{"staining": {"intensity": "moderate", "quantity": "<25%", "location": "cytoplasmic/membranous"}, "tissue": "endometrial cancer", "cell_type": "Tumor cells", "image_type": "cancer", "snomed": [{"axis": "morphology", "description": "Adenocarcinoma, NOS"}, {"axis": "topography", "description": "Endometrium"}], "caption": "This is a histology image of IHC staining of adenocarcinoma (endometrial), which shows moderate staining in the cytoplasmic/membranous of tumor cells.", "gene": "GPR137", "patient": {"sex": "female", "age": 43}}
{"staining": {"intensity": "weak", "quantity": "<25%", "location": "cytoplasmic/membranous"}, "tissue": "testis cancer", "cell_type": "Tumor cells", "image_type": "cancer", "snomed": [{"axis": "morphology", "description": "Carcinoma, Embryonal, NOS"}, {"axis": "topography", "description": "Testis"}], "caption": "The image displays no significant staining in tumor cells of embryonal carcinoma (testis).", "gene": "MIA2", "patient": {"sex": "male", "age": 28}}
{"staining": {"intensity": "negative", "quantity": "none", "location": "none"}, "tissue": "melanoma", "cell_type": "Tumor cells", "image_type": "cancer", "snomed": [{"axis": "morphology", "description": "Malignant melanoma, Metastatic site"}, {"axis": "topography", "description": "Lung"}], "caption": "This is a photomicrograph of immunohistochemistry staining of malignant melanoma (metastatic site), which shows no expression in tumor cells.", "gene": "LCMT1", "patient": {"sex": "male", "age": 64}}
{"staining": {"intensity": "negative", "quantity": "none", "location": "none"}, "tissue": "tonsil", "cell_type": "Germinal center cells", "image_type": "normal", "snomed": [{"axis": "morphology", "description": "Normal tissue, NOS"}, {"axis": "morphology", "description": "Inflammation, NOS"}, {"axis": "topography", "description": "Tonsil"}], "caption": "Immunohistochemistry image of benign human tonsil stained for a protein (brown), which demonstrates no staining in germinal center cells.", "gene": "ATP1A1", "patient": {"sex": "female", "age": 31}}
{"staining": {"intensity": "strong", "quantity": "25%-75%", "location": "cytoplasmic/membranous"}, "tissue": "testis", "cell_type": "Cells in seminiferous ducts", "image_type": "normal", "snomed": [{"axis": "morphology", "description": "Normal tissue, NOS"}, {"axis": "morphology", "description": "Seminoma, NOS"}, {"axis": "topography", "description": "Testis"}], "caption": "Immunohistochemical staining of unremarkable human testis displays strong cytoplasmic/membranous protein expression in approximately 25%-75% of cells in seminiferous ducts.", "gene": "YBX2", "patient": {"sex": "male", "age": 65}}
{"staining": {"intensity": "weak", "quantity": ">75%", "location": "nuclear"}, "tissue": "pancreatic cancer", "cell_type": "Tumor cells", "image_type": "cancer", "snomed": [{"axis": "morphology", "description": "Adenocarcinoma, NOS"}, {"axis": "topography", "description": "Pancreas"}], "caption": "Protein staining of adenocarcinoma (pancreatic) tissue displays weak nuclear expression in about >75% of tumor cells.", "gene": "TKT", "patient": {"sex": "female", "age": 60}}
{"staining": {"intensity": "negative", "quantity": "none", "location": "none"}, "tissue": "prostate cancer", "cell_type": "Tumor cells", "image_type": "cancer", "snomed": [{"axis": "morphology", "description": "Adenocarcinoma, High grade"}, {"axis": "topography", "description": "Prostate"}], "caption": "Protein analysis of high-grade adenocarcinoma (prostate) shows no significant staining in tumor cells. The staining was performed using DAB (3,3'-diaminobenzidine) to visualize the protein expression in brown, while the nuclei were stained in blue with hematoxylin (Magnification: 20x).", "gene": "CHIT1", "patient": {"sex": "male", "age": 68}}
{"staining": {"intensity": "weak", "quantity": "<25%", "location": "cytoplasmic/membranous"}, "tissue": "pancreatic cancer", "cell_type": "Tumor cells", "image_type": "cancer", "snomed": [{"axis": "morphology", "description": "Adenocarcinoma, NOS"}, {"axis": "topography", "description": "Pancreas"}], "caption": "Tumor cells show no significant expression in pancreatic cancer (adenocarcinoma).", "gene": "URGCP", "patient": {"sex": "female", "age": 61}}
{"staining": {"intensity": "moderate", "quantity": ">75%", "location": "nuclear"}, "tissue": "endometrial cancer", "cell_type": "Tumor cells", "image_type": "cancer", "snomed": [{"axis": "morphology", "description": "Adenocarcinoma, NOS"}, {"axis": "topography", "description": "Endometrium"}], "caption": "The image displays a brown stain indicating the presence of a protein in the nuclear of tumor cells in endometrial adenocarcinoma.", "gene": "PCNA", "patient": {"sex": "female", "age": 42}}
——
**WHAT IS REQUIRED**
The whole listing must be reproduced exactly. Do not skip a line.

**EXERCISE SOLUTION**
{"staining": {"intensity": "moderate", "quantity": "<25%", "location": "cytoplasmic/membranous"}, "tissue": "endometrial cancer", "cell_type": "Tumor cells", "image_type": "cancer", "snomed": [{"axis": "morphology", "description": "Adenocarcinoma, NOS"}, {"axis": "topography", "description": "Endometrium"}], "caption": "This is a histology image of IHC staining of adenocarcinoma (endometrial), which shows moderate staining in the cytoplasmic/membranous of tumor cells.", "gene": "GPR137", "patient": {"sex": "female", "age": 43}}
{"staining": {"intensity": "weak", "quantity": "<25%", "location": "cytoplasmic/membranous"}, "tissue": "testis cancer", "cell_type": "Tumor cells", "image_type": "cancer", "snomed": [{"axis": "morphology", "description": "Carcinoma, Embryonal, NOS"}, {"axis": "topography", "description": "Testis"}], "caption": "The image displays no significant staining in tumor cells of embryonal carcinoma (testis).", "gene": "MIA2", "patient": {"sex": "male", "age": 28}}
{"staining": {"intensity": "negative", "quantity": "none", "location": "none"}, "tissue": "melanoma", "cell_type": "Tumor cells", "image_type": "cancer", "snomed": [{"axis": "morphology", "description": "Malignant melanoma, Metastatic site"}, {"axis": "topography", "description": "Lung"}], "caption": "This is a photomicrograph of immunohistochemistry staining of malignant melanoma (metastatic site), which shows no expression in tumor cells.", "gene": "LCMT1", "patient": {"sex": "male", "age": 64}}
{"staining": {"intensity": "negative", "quantity": "none", "location": "none"}, "tissue": "tonsil", "cell_type": "Germinal center cells", "image_type": "normal", "snomed": [{"axis": "morphology", "description": "Normal tissue, NOS"}, {"axis": "morphology", "description": "Inflammation, NOS"}, {"axis": "topography", "description": "Tonsil"}], "caption": "Immunohistochemistry image of benign human tonsil stained for a protein (brown), which demonstrates no staining in germinal center cells.", "gene": "ATP1A1", "patient": {"sex": "female", "age": 31}}
{"staining": {"intensity": "strong", "quantity": "25%-75%", "location": "cytoplasmic/membranous"}, "tissue": "testis", "cell_type": "Cells in seminiferous ducts", "image_type": "normal", "snomed": [{"axis": "morphology", "description": "Normal tissue, NOS"}, {"axis": "morphology", "description": "Seminoma, NOS"}, {"axis": "topography", "description": "Testis"}], "caption": "Immunohistochemical staining of unremarkable human testis displays strong cytoplasmic/membranous protein expression in approximately 25%-75% of cells in seminiferous ducts.", "gene": "YBX2", "patient": {"sex": "male", "age": 65}}
{"staining": {"intensity": "weak", "quantity": ">75%", "location": "nuclear"}, "tissue": "pancreatic cancer", "cell_type": "Tumor cells", "image_type": "cancer", "snomed": [{"axis": "morphology", "description": "Adenocarcinoma, NOS"}, {"axis": "topography", "description": "Pancreas"}], "caption": "Protein staining of adenocarcinoma (pancreatic) tissue displays weak nuclear expression in about >75% of tumor cells.", "gene": "TKT", "patient": {"sex": "female", "age": 60}}
{"staining": {"intensity": "negative", "quantity": "none", "location": "none"}, "tissue": "prostate cancer", "cell_type": "Tumor cells", "image_type": "cancer", "snomed": [{"axis": "morphology", "description": "Adenocarcinoma, High grade"}, {"axis": "topography", "description": "Prostate"}], "caption": "Protein analysis of high-grade adenocarcinoma (prostate) shows no significant staining in tumor cells. The staining was performed using DAB (3,3'-diaminobenzidine) to visualize the protein expression in brown, while the nuclei were stained in blue with hematoxylin (Magnification: 20x).", "gene": "CHIT1", "patient": {"sex": "male", "age": 68}}
{"staining": {"intensity": "weak", "quantity": "<25%", "location": "cytoplasmic/membranous"}, "tissue": "pancreatic cancer", "cell_type": "Tumor cells", "image_type": "cancer", "snomed": [{"axis": "morphology", "description": "Adenocarcinoma, NOS"}, {"axis": "topography", "description": "Pancreas"}], "caption": "Tumor cells show no significant expression in pancreatic cancer (adenocarcinoma).", "gene": "URGCP", "patient": {"sex": "female", "age": 61}}
{"staining": {"intensity": "moderate", "quantity": ">75%", "location": "nuclear"}, "tissue": "endometrial cancer", "cell_type": "Tumor cells", "image_type": "cancer", "snomed": [{"axis": "morphology", "description": "Adenocarcinoma, NOS"}, {"axis": "topography", "description": "Endometrium"}], "caption": "The image displays a brown stain indicating the presence of a protein in the nuclear of tumor cells in endometrial adenocarcinoma.", "gene": "PCNA", "patient": {"sex": "female", "age": 42}}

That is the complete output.